Supplied records:
+---+

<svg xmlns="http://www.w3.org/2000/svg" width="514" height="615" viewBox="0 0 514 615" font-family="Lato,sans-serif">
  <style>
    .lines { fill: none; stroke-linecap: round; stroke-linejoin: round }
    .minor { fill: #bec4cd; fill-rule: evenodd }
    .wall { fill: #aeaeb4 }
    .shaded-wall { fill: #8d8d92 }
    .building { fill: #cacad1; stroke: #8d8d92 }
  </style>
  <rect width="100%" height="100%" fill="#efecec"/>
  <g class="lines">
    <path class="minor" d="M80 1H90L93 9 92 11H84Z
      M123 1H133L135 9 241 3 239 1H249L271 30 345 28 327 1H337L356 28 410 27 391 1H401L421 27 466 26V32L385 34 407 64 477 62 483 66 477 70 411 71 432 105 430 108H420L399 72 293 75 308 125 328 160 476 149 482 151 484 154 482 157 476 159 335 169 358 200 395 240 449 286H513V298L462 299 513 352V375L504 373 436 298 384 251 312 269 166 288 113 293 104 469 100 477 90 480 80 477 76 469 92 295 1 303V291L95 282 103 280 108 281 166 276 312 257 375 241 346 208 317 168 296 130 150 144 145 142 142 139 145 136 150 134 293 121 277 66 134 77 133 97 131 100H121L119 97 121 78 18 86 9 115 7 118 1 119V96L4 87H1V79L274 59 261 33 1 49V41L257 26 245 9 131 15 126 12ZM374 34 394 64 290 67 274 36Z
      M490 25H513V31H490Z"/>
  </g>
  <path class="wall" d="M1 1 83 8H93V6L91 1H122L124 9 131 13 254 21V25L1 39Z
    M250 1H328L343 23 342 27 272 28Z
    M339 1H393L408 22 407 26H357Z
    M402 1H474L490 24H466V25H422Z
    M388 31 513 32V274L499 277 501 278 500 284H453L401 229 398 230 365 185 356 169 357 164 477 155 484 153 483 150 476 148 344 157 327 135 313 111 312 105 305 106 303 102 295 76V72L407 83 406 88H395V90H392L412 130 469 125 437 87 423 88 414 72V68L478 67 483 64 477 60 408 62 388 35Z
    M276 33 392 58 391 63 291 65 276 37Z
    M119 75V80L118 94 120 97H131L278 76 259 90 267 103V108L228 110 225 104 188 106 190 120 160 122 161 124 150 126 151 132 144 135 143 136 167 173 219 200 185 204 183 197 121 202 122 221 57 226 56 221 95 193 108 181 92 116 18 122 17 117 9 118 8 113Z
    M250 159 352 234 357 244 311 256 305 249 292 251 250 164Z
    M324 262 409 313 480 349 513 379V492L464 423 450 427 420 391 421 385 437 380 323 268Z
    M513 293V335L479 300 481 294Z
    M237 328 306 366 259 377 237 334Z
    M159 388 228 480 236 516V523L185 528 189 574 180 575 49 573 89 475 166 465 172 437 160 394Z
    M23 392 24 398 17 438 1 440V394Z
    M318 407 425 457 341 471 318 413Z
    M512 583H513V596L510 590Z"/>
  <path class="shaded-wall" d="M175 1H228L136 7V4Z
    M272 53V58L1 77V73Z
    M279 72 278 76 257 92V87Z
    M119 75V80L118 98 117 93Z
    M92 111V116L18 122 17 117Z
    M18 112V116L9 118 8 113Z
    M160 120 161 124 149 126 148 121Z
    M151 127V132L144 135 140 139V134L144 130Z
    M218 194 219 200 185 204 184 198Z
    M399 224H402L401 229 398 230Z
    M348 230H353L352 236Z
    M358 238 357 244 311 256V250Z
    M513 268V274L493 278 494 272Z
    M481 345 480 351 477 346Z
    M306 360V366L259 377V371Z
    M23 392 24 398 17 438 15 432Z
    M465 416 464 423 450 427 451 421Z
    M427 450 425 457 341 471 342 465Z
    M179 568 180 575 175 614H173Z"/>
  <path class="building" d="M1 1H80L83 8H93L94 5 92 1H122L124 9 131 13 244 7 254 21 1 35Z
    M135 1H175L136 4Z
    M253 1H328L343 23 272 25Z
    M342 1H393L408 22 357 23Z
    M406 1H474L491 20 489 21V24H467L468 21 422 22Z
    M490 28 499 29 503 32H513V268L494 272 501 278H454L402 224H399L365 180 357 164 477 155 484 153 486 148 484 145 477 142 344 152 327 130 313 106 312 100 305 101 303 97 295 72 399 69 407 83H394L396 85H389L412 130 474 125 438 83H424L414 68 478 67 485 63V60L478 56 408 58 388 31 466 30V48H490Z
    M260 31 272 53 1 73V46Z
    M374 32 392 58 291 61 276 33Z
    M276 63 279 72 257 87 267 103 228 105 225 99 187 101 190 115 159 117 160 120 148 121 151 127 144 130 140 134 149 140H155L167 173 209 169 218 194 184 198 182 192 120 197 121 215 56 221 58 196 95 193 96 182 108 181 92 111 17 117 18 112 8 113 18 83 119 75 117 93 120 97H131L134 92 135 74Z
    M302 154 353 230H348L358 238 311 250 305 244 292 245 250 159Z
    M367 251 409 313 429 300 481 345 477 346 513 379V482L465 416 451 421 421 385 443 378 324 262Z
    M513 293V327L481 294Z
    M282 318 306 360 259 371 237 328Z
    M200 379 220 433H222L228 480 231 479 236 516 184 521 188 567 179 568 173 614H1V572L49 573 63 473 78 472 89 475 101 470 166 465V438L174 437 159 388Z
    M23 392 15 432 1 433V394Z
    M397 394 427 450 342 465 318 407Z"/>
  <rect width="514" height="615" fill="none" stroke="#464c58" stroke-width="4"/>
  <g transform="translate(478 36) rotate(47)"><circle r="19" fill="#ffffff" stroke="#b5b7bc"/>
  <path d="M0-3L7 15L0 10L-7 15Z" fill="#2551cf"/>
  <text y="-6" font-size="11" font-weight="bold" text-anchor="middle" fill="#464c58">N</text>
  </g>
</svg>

+---+

If a line above contains the word "minor", list it.

Finished task:
    .minor { fill: #bec4cd; fill-rule: evenodd }
    <path class="minor" d="M80 1H90L93 9 92 11H84Z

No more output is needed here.